Sucintamente, y sin agotar la información – escasa pero interesante – con la que contamos en ese momento, legalmente puede decirse que estamos ante una situación extraña, difícil de concebir.
Hay otras explicaciones. Fueron ensayadas desde instantes después del cierre de la emisora de televisión Canal 4 de Posadas, por los empleados del mismo, por el sector gerencial la emisora, por políticos de la Provincia de Misiones y de nivel nacional, y asimismo por medios de prensa nacionales y provinciales. Hablaron, entre los dirigentes, el ex Gobernador de la Provincia de Misiones Dr.
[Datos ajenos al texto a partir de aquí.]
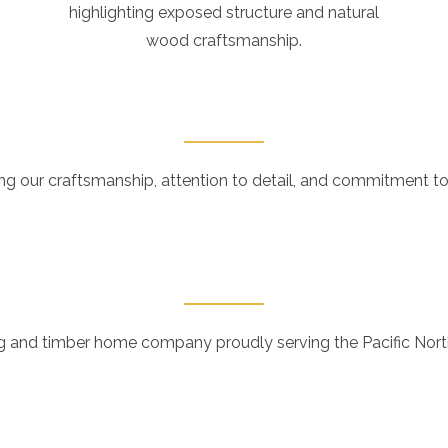
highlighting exposed structure and natural
wood craftsmanship.
ng our craftsmanship, attention to detail, and commitment to
 and timber home company proudly serving the Pacific Northw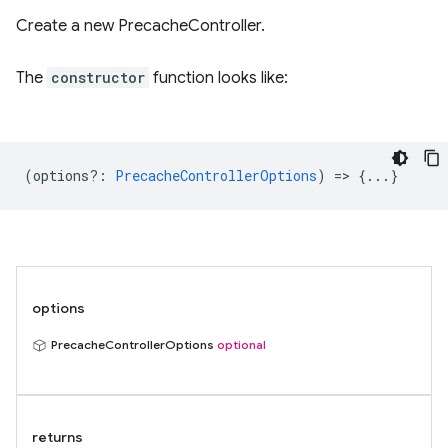
Create a new PrecacheController.
The
constructor
function looks like:
(
options?
:
PrecacheControllerOptions
) => {...}
options
PrecacheControllerOptions
optional
returns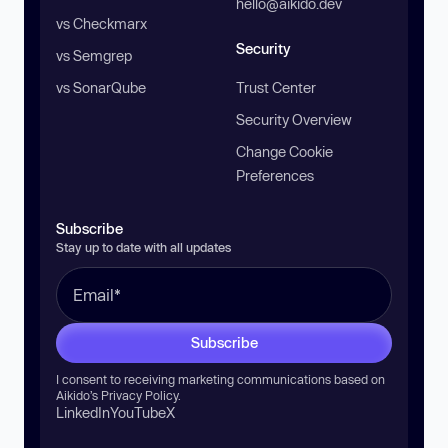
hello@aikido.dev
vs Checkmarx
Security
vs Semgrep
vs SonarQube
Trust Center
Security Overview
Change Cookie
Preferences
Subscribe
Stay up to date with all updates
Subscribe
I consent to receiving marketing communications based on
Aikido’s
Privacy Policy
.
LinkedIn
YouTube
X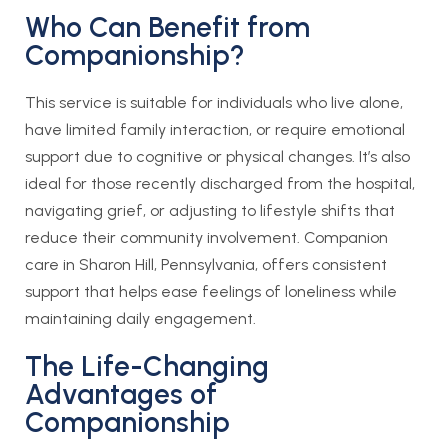
Who Can Benefit from
Companionship?
This service is suitable for individuals who live alone,
have limited family interaction, or require emotional
support due to cognitive or physical changes. It’s also
ideal for those recently discharged from the hospital,
navigating grief, or adjusting to lifestyle shifts that
reduce their community involvement. Companion
care in Sharon Hill, Pennsylvania, offers consistent
support that helps ease feelings of loneliness while
maintaining daily engagement.
The Life-Changing
Advantages of
Companionship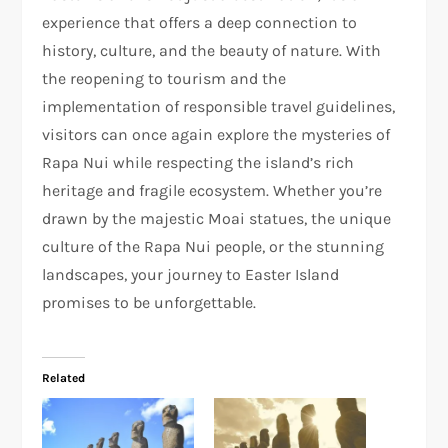
experience that offers a deep connection to
history, culture, and the beauty of nature. With
the reopening to tourism and the
implementation of responsible travel guidelines,
visitors can once again explore the mysteries of
Rapa Nui while respecting the island’s rich
heritage and fragile ecosystem. Whether you’re
drawn by the majestic Moai statues, the unique
culture of the Rapa Nui people, or the stunning
landscapes, your journey to Easter Island
promises to be unforgettable.
Related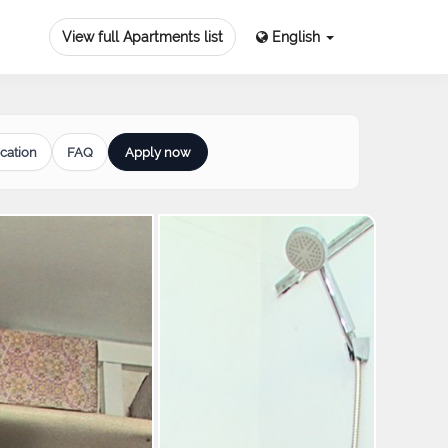
View full Apartments list
English
cation
FAQ
Apply now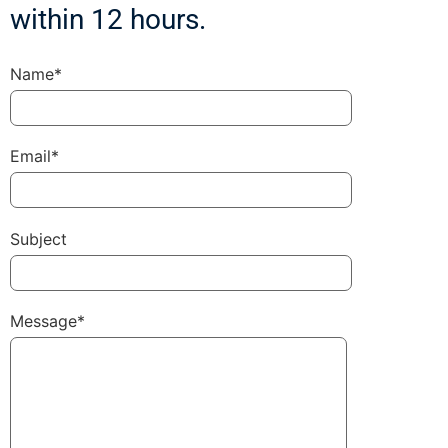
within 12 hours.
Name*
Email*
Subject
Message*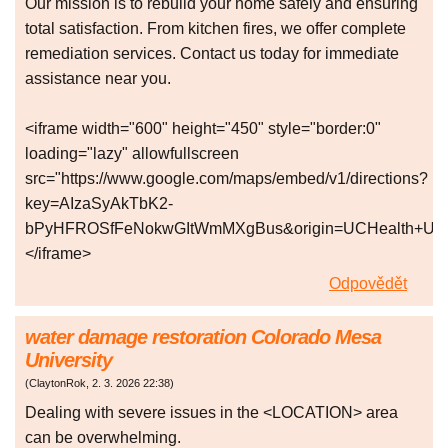
Our mission is to rebuild your home safely and ensuring
total satisfaction. From kitchen fires, we offer complete
remediation services. Contact us today for immediate
assistance near you.
<iframe width="600" height="450" style="border:0"
loading="lazy" allowfullscreen
src="https://www.google.com/maps/embed/v1/directions?
key=AIzaSyAkTbK2-
bPyHFROSfFeNokwGItWmMXgBus&origin=UCHealth+Univers
</iframe>
Odpovědět
water damage restoration Colorado Mesa
University
(
ClaytonRok
,
2. 3. 2026
22:38
)
Dealing with severe issues in the <LOCATION> area
can be overwhelming.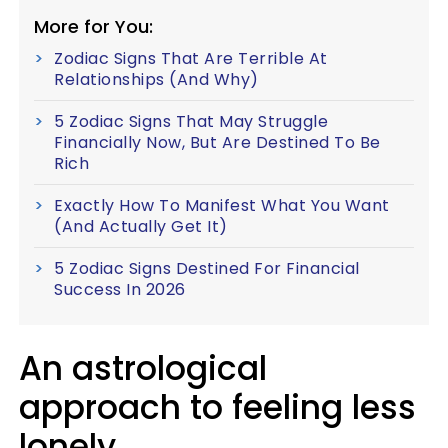
More for You:
Zodiac Signs That Are Terrible At
Relationships (And Why)
5 Zodiac Signs That May Struggle
Financially Now, But Are Destined To Be
Rich
Exactly How To Manifest What You Want
(And Actually Get It)
5 Zodiac Signs Destined For Financial
Success In 2026
An astrological
approach to feeling less
lonely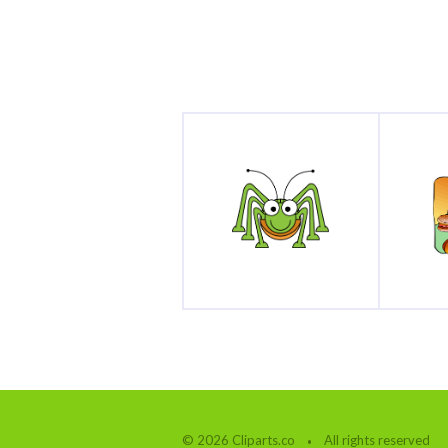
© 2026 Cliparts.co
All rights reserved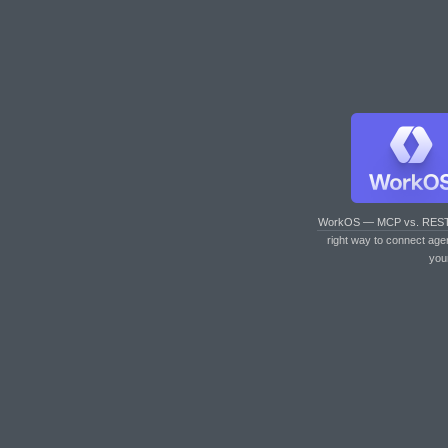
WorkOS — MCP vs. RES
right way to connect age
you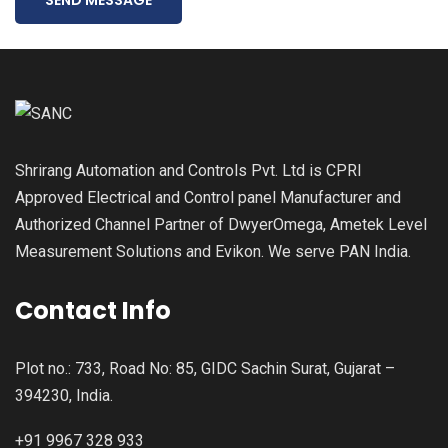
Shrirang Automation and Controls Pvt. Ltd is CPRI
Approved Electrical and Control panel Manufacturer and
Authorized Channel Partner of DwyerOmega, Ametek Level
Measurement Solutions and Evikon. We serve PAN India.
Contact Info
Plot no.: 733, Road No: 85, GIDC Sachin Surat, Gujarat –
394230, India.
+91 9967 328 933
Ricardo Barrios, y la principal referente del GEN de la Provincia de Buenos Aires Margarita Stolbizer (el GEN es socio de la Unión Cívica Radical).
De los medios nacionales, se ha visto un artículo firmado por el conocido periodista César Sanchez Bonifato – corresponsal en Misiones del diario “La Nación” de Buenos Aires – y menciones en canales de televisión también de Buenos Aires y sitios de noticias provinciales.
Esas manifestaciones aluden directamente y sin ambages a la intención del Gobierno de la Provincia de Misiones de silenciar al único canal de televisión de la Provincia de Misiones que – dicen - no adhiere a las directivas del gobierno de la Presidenta de la Nación Argentina Cristina Fernández de Krichner, del Gobernador de la Provincia de Misiones Dr. Maurice Closs, y del Presidente de la Legislatura de Misiones Ing. Carlos Eduardo Rovira. Explican que la cercanía de las elecciones generales del año 2011 decidió a los titulares de los poderes nacional y provincial a evitar la penetración de un canal de televisión independiente que según una encuesta creíble tiene el cuarenta por ciento (40%) de la audiencia de la Provincia de Misiones.
Salvo la pronta aparición de información confiable destinada a demostrar la bondad de la decisión judicial de clausura del Canal 4, se deberá creer a quiénes sostienen que el Juez Federal con sede en Posadas habría sido engañado por las autoridades nacionales y provinciales, porque éstas tenían la finalidad de deshacerse de un medio de prensa opositor. Y con ello poco favor le estarían haciendo a las Instituciones y la población de la Nación Argentina.